Das Bundesverfassungsgericht hat im Februar dieses Jahres festgelegt,
dass die Neubemessung der Hartz IV-Regelsätze bis 1. Januar 2011 in
einem transparenten Verfahren nachvollziehbar begründet erfolgen muss.
Arbeitsministerin von der Leyen zeigt bislang keine Anzeichen, die
Vorgaben des höchsten Gerichts umzusetzen. Auch diesmal folgte die
Festlegung des soziokulturellen Existenzminimums, des sogenannten
Eckregelsatzes, den politischen Vorgaben der Regierungsparteien.
Anstelle das Bemessungsverfahren offenzulegen und eine öffentliche
Debatte darüber zu führen, was der Mensch zum Leben braucht, wurde über
den Alkohol- und Tabakkonsum von Erwerbslosen und einkommensarmen
Menschen debattiert und die Befriedigung des Bildungsbedarfs und der
sozialen Teilhabe von Kindern und Jugendliche durch diskriminierende
Gutscheine und Chipkaten propagiert.
Als Ergebnis der Neubemessung wurde gestern eine Erhöhung der
Regelleistung um lediglich 5 Euro bekannt gegeben. Diese Festsetzung wird
ohne Grund im Eiltempo durchgeführt. Das Datenmaterial wurde schließlich
erst Ende letzter Woche vom statistischen Bundesamt zur Verfügung
gestellt. Gleichzeitig sieht der letzte Woche vorgelegte Entwurf einer
umfassenden Hartz IV-Gesetzesänderung eine Reihe von gravierenden
Einschnitten vor. So sollen die Eckregelsätze für Kinder in der Höhe
gedeckelt werden, der befristete Zuschlag nach dem Bezug von
Arbeitslosengeld fällt ersatzlos weg und die Wohn- und Heizkosten sollen
kommunalisiert und pauschalierbar gemacht werden. Weitere Verschärfungen
sind unter anderem bei Sanktionen und beim Hartz-IV-Verwaltungsverfahren
geplant.
Mit dem aktuellen Gesetzgebungsverfahren will die Bundesregierung die
Öffentlichkeit bewusst in die Irre führen. Menschen, die auf
Sozialleistungen zum Lebensunterhalt angewiesen sind, geraten zunehmend
in materielle Notlagen und ins gesellschaftliche Abseits. Die ignorante
Haltung der Fachministerin verhöhnt die Betroffenen: „Die Erhöhung von 5
Euro ist völlig unakzeptabel, weil allein ein Zuschlag von 80 Euro
monatlich für die gesunde Ernährung eines Erwachsenen erforderlich wäre.

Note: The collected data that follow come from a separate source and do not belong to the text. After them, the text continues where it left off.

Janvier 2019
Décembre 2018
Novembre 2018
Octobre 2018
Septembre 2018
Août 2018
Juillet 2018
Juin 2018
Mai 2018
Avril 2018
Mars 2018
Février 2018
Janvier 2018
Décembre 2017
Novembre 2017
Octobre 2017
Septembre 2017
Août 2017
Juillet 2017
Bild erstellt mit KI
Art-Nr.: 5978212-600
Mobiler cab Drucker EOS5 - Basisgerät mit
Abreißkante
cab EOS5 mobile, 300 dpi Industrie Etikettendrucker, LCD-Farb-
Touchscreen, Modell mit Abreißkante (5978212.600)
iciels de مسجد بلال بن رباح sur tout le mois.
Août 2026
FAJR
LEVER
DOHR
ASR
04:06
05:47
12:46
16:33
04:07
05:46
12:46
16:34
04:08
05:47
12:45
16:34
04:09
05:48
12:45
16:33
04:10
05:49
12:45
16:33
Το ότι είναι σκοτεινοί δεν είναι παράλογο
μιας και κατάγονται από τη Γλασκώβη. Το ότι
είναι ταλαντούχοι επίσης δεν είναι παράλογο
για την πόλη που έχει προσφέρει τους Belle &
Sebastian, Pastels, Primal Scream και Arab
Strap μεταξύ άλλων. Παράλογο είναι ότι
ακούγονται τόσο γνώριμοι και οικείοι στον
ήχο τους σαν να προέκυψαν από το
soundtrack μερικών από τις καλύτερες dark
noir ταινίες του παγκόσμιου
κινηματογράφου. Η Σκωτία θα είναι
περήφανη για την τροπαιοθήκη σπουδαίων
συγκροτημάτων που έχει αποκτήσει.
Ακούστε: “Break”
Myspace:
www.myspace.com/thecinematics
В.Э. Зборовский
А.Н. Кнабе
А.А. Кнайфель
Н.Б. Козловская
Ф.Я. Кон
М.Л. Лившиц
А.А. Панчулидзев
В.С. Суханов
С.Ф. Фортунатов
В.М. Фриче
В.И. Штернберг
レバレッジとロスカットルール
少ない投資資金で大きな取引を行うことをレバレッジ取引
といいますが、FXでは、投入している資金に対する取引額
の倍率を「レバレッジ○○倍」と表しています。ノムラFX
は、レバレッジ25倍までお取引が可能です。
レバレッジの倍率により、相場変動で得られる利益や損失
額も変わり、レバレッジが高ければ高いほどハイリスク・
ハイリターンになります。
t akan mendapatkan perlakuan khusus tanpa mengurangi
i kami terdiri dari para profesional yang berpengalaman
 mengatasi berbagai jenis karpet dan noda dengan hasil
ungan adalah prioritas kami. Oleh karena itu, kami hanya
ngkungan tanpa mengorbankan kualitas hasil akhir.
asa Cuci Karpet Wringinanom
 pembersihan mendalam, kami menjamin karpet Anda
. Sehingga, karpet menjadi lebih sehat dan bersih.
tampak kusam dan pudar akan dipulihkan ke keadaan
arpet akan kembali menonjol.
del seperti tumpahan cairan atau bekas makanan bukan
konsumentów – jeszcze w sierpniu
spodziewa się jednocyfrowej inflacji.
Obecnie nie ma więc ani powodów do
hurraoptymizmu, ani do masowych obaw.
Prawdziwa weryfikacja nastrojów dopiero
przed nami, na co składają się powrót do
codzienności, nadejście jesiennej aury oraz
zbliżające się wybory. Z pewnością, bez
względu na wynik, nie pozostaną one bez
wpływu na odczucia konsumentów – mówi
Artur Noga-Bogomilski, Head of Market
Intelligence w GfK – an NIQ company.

Dabei sind andere Aspekte der Teilhabe und Bildung noch gar nicht
berücksichtigt“, erklärt Vorstandsmitglied Claudia Kratzsch von der BAG
Prekäre Lebenslagen. „Mit diesem Gesetzgebungsverfahren wird eine neue
Klagewelle heraufbeschworen, aber wir werden auch andere Mittel nutzen,
um die Regierungspläne zu durchkreuzen.“
Deshalb ruft die BAG Prekäre Lebenslagen Erwerbslose und Erwerbstätige
sowie BezieherInnen von Sozialhilfe, Wohngeld, Rente etc. gemeinsam zur
Teilnahme an der bundesweiten Demonstration am 10. Oktober in Oldenburg
auf. Wir wollen „Krach schlagen statt Kohldampf schieben!“ und fordern
die sofortige Erhöhung des Hartz IV-Regelsatzes um mindestens 80 Euro.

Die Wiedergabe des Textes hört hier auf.